Bob Widlar was a prolific and creative design engineer who gave us such important circuit techniques as the Widlar current source and a host of others. Anyone with analog design expertise can likely rattle off a long list of contributions from Widlar.
As for Paul Grey and Robert Meyer, they are responsible for authoring "Analysis and Design of Analog Integrated Circuits." It is the one college textbook you will see in virtually every EE's bookshelf.
The 8080 microprocessor was one of the first widely accepted microprocessors, at the beginning of the personal computer era.
Dr. Fujio Masuoka of Toshiba for inventing "flash memories," without which none of the the hand-held computing revolution and digital video was possible....imagine a world without flash memories - a world with iPad/iPhone/insert your favorite camera here with hard drives
PCI transformed the PC industry, and every other market for computing, from HPC to the simplest Embedded Electronics. Intel, IBM, Digital Equipment, NCR, Adaptec, ATI Technologies, Compaq , HP , Microsoft..(I was there, have complete list somewhere)
The original PCI architecture Intel team included, among others, Dave Carson, Norm Rasmussen, Brad Hosler, Ed Solari, Bruce Young, Gary Solomon, Ali Oztaskin, Tom Sakoda, Rich Haslam, Jeff Rabe, and Steve Fischer.
Indeed, a lot of innovations cannot be attributed to a single name. That point was raised a number of times in our newsroom discussions.

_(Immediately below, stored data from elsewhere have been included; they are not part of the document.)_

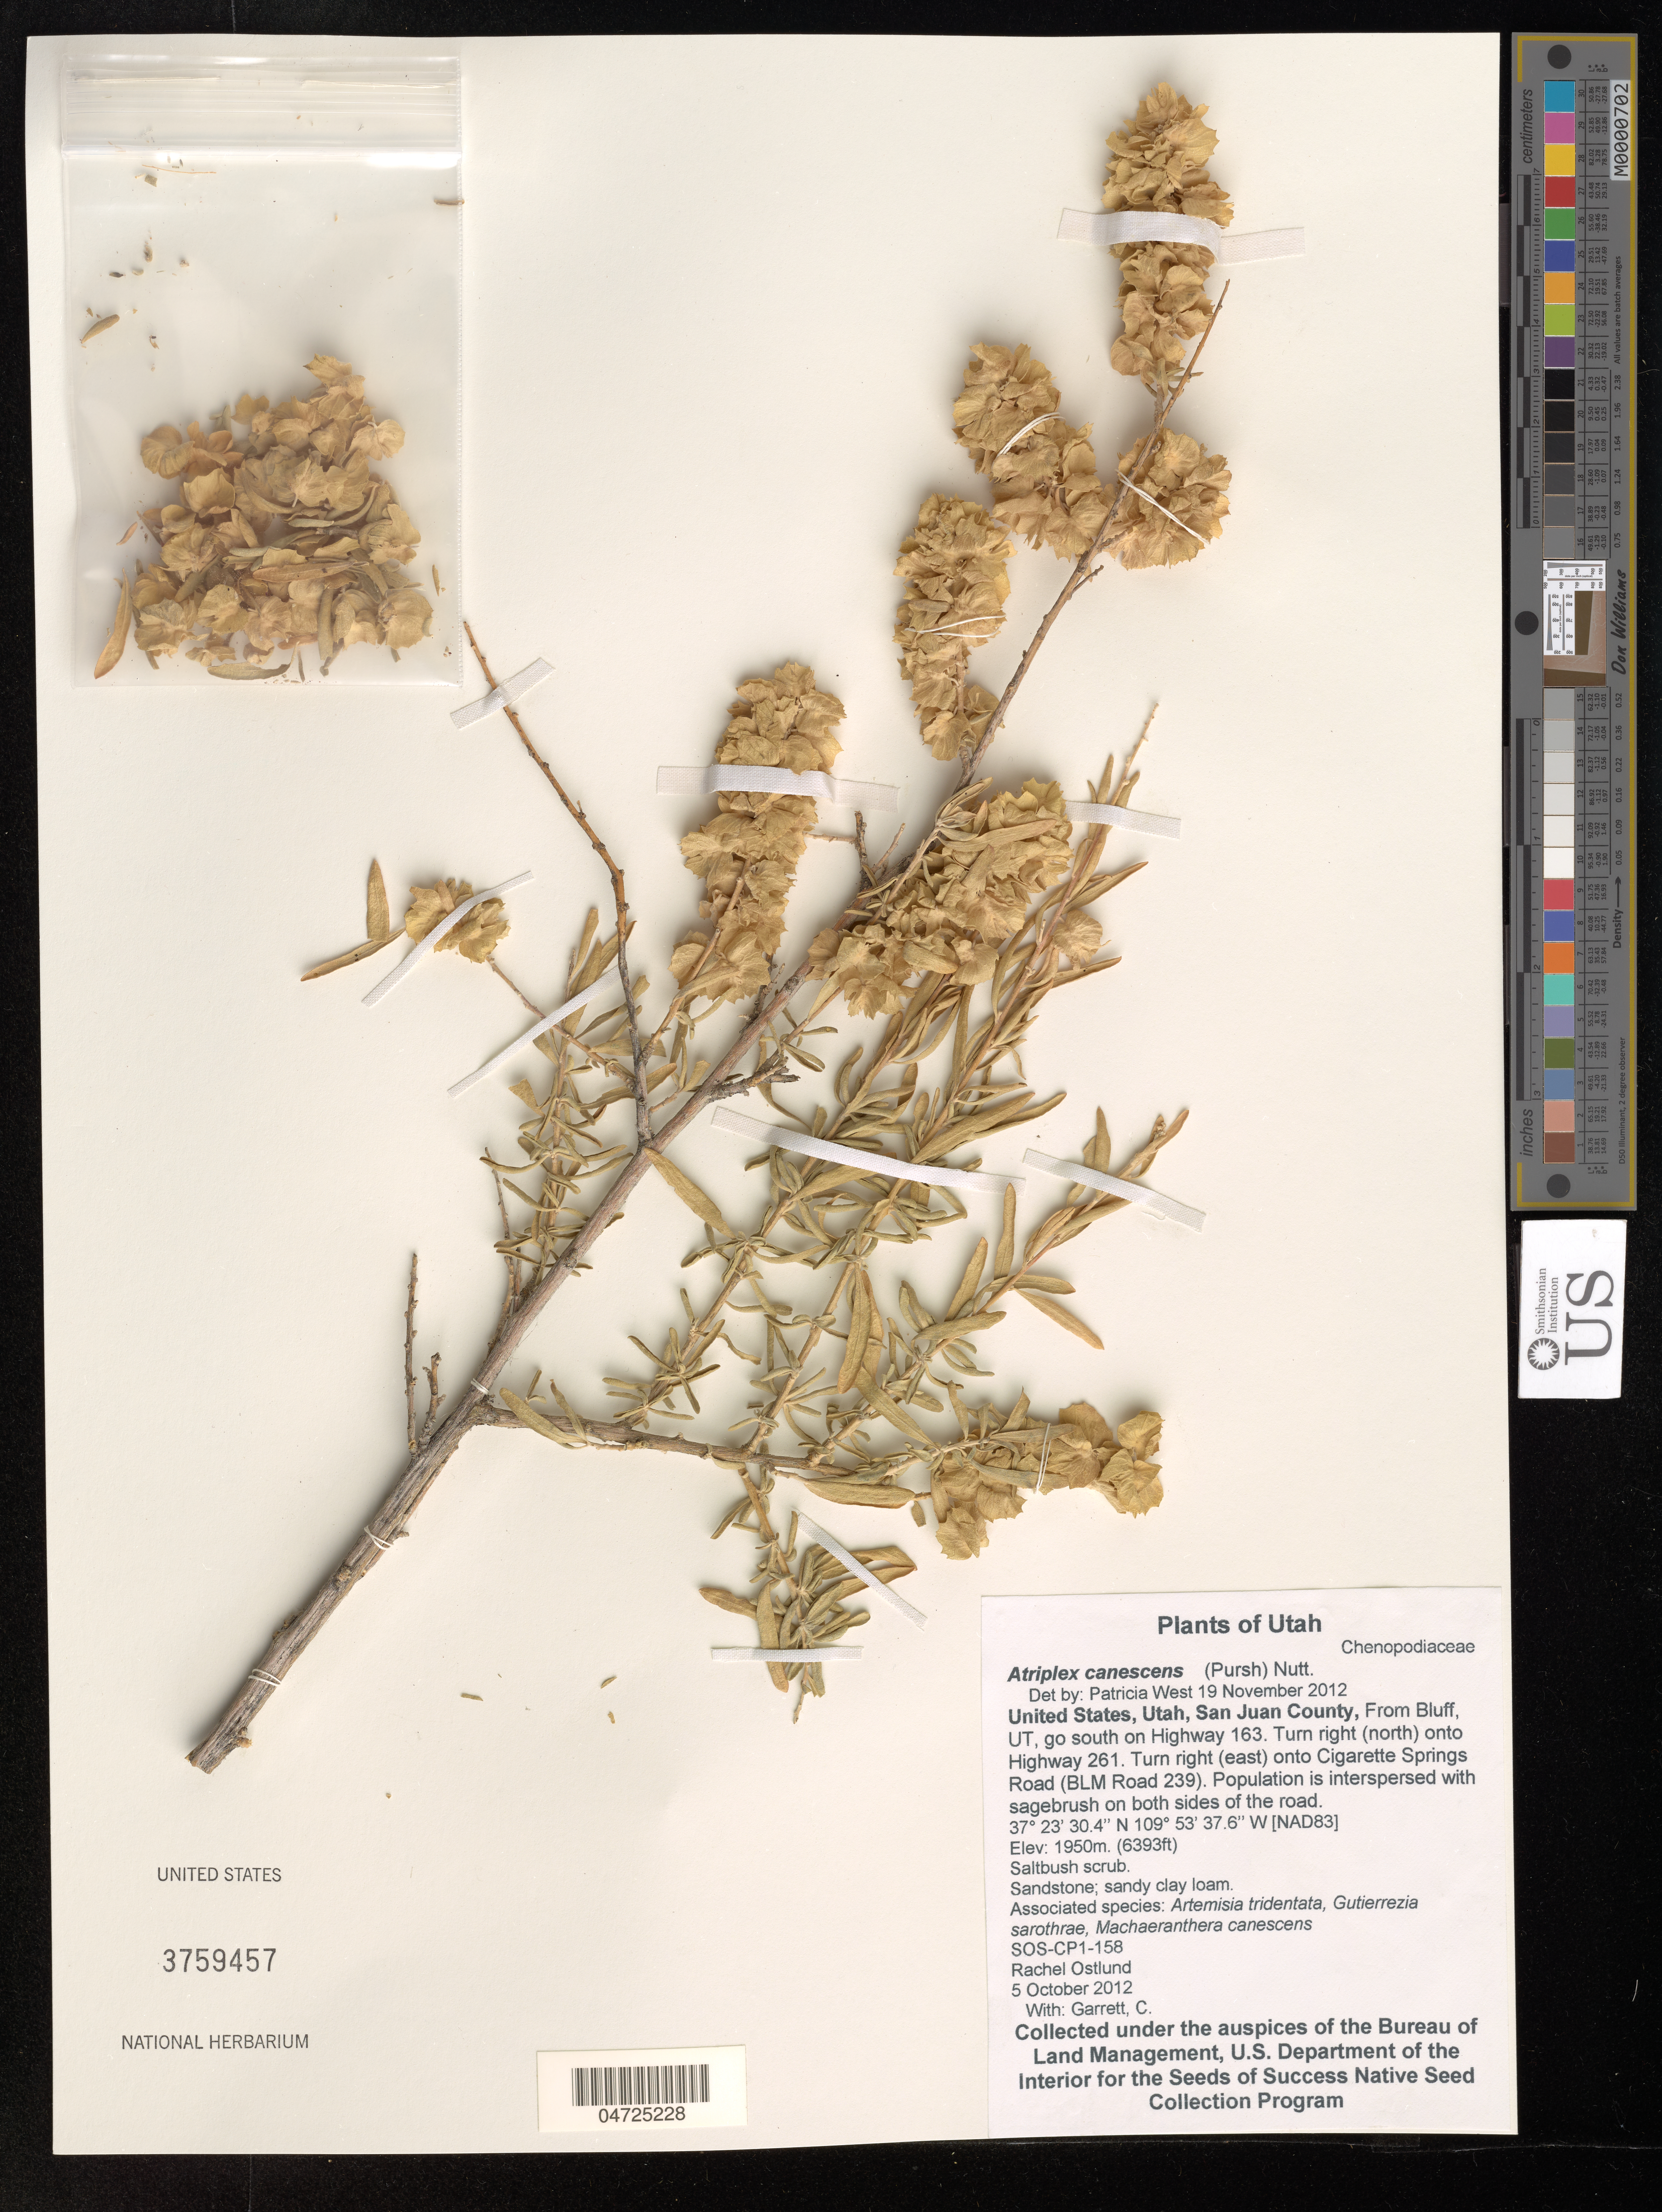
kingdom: Plantae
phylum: Tracheophyta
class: Magnoliopsida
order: Caryophyllales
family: Amaranthaceae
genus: Atriplex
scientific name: Atriplex canescens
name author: (Pursh) Nutt.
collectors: R. Ostlund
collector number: SOS-CP1-158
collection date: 2012-02-05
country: United States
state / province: Utah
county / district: San Juan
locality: San Juan County, From Bluff, UT, go south on Highway 163. Turn right (north) onto Highway 261. Turn right (east) onto Cigarette Springs Road (BLM Road 239). [NAD83].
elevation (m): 1950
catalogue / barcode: US 3759457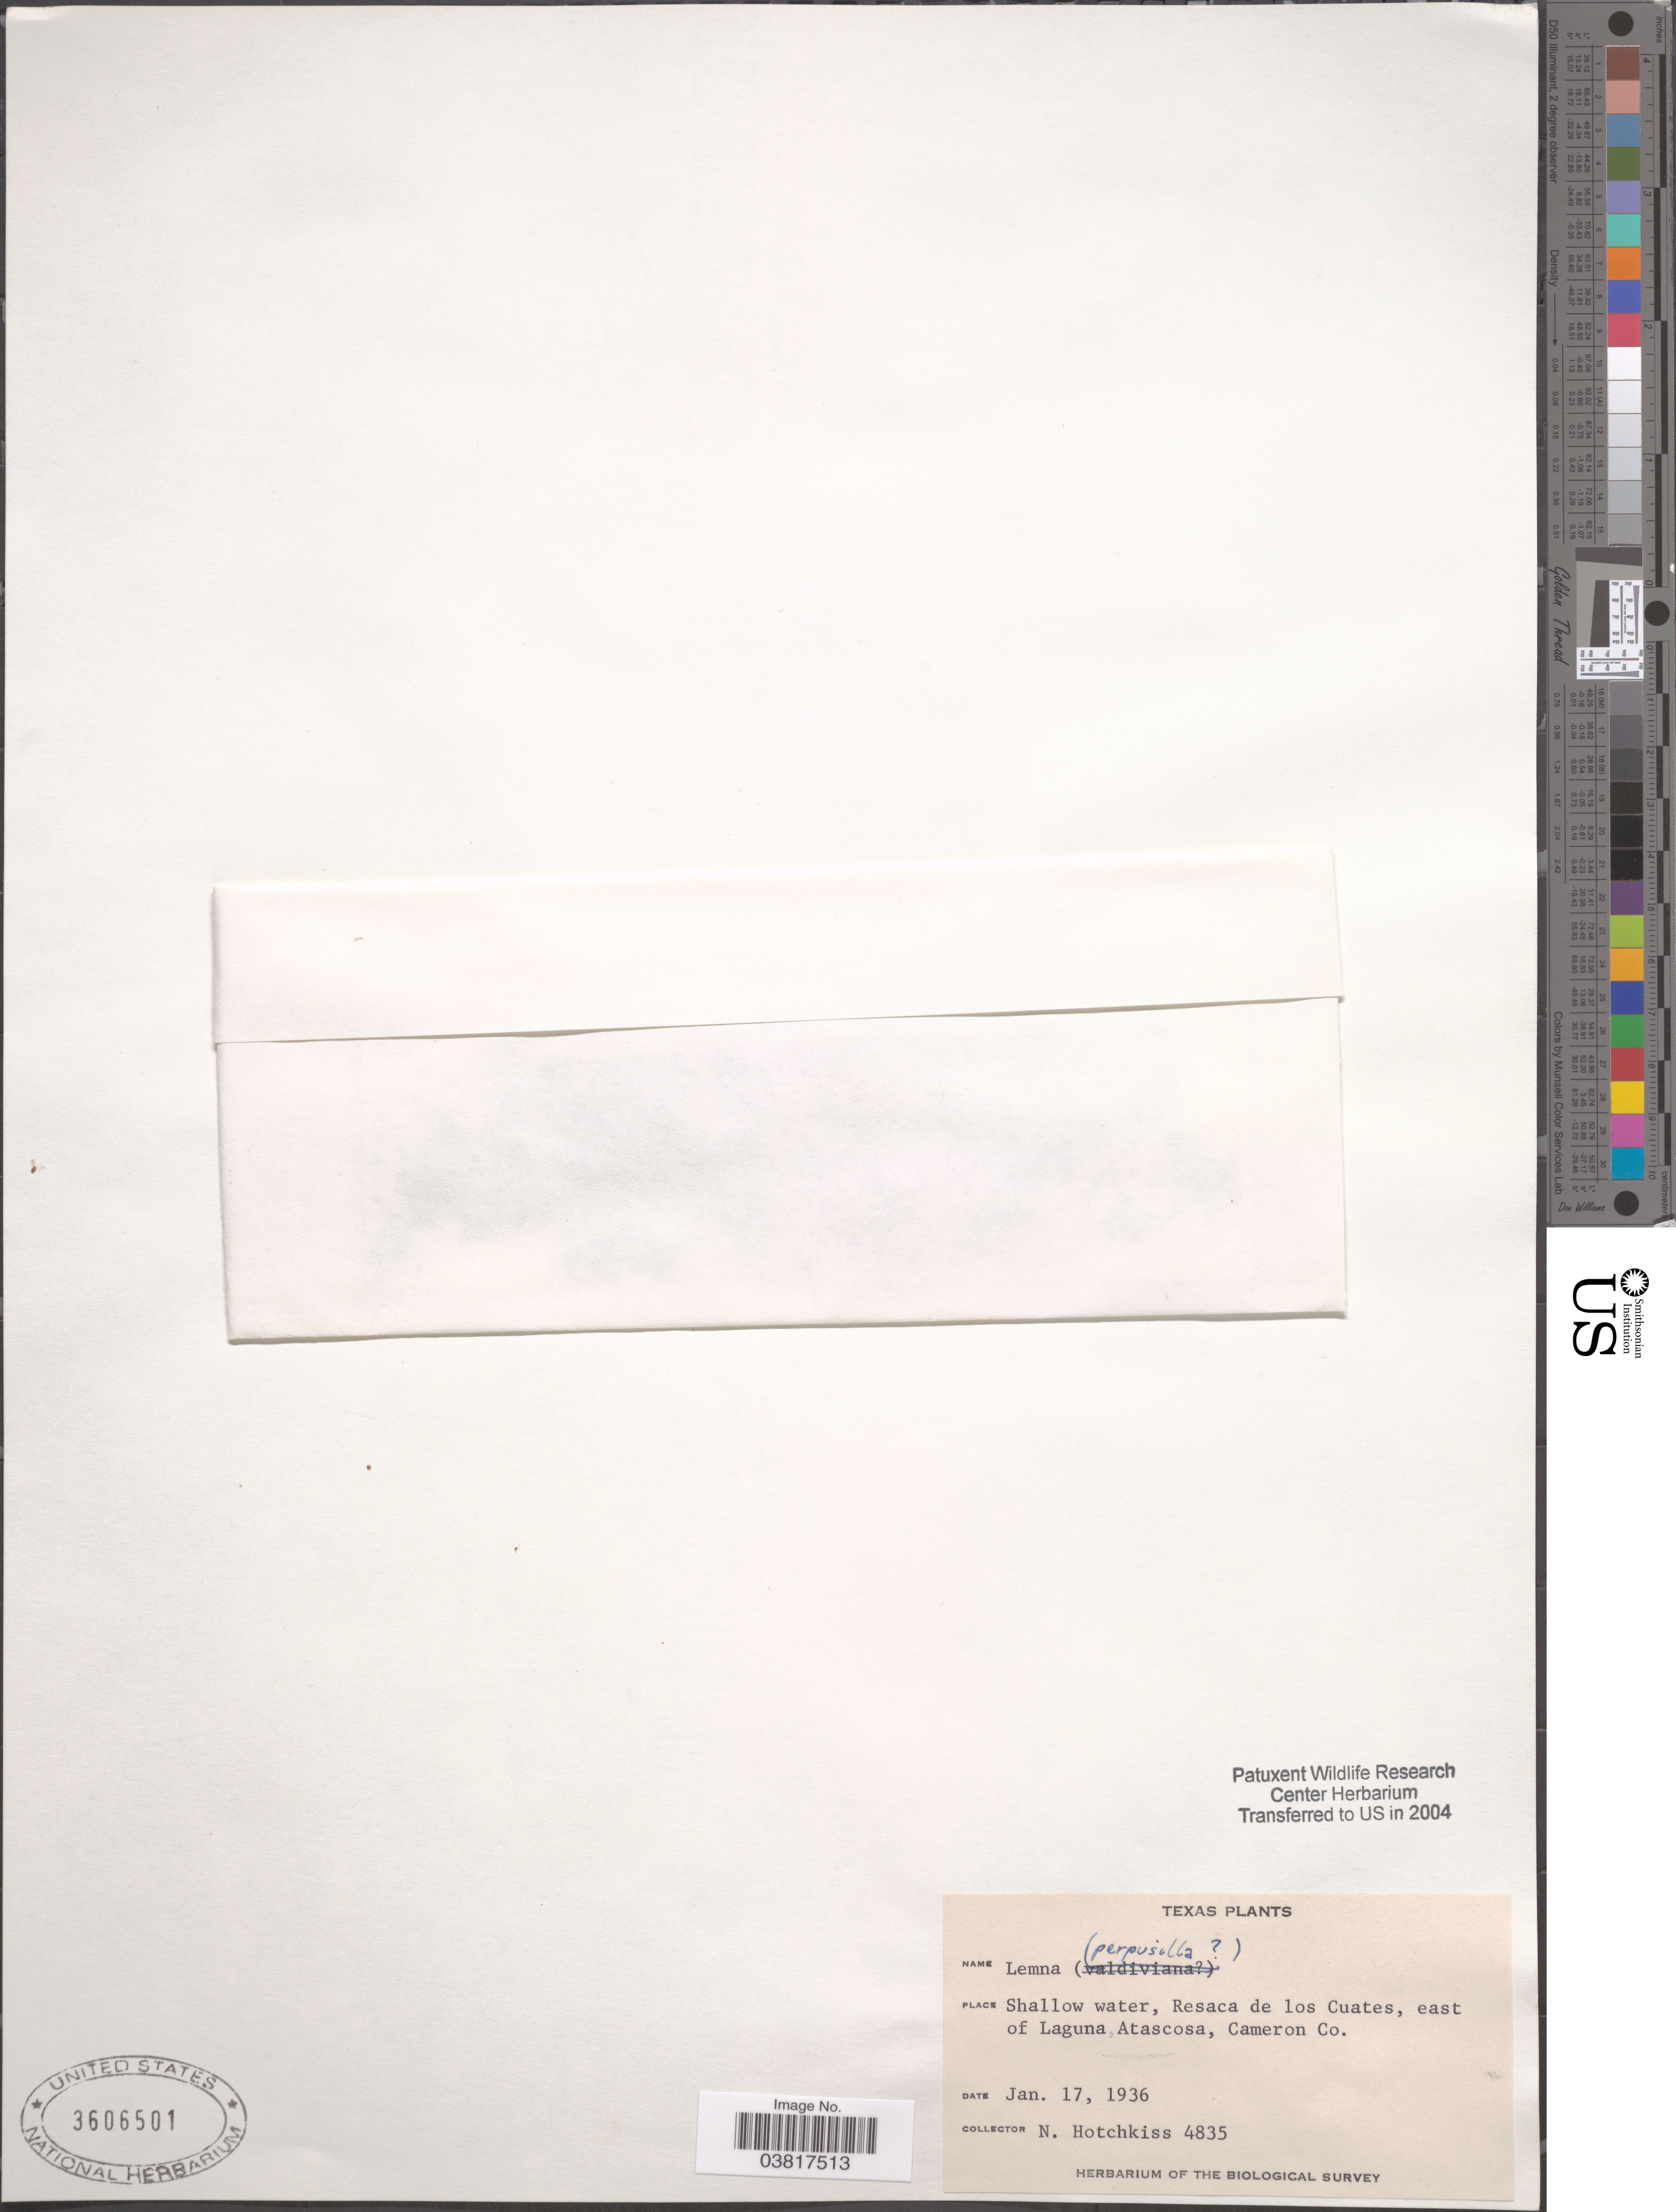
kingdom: Plantae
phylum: Tracheophyta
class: Liliopsida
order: Alismatales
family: Araceae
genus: Lemna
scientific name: Lemna perpusilla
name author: Torr.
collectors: N. Hotchkiss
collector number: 4835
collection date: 1936-01-17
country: United States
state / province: Texas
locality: Resaca de los Cuates, east of Laguna, Atascosa, Cameron Co.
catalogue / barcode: US 3606501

But that said, again, as I pointed out earlier in this story, we are NOT looking for definitive answers for "fathers" of any given technologies. We will leave that discussion elsewhere.
Here, we are looking for a gem. Perhaps, a story behind stories. Or someone -- who may not have received a lot of press -- played an important role in a bigger team.
elPresidente, I respect your view on this. Indeed, that's one way to look at it.
But it's our intention to go BEYOND EEs on our list.
Why? EE's technology innovation and contribution don't happen in isolation.
By the time such innovation becomes a truly successful technology or "force" in the industry, it often received help and contribution from those working in other scientific disciplines or even MBAs.
Why limit ourselves to EEs, or the topic of EEs? EEs have always been a part of many bigger technology stories.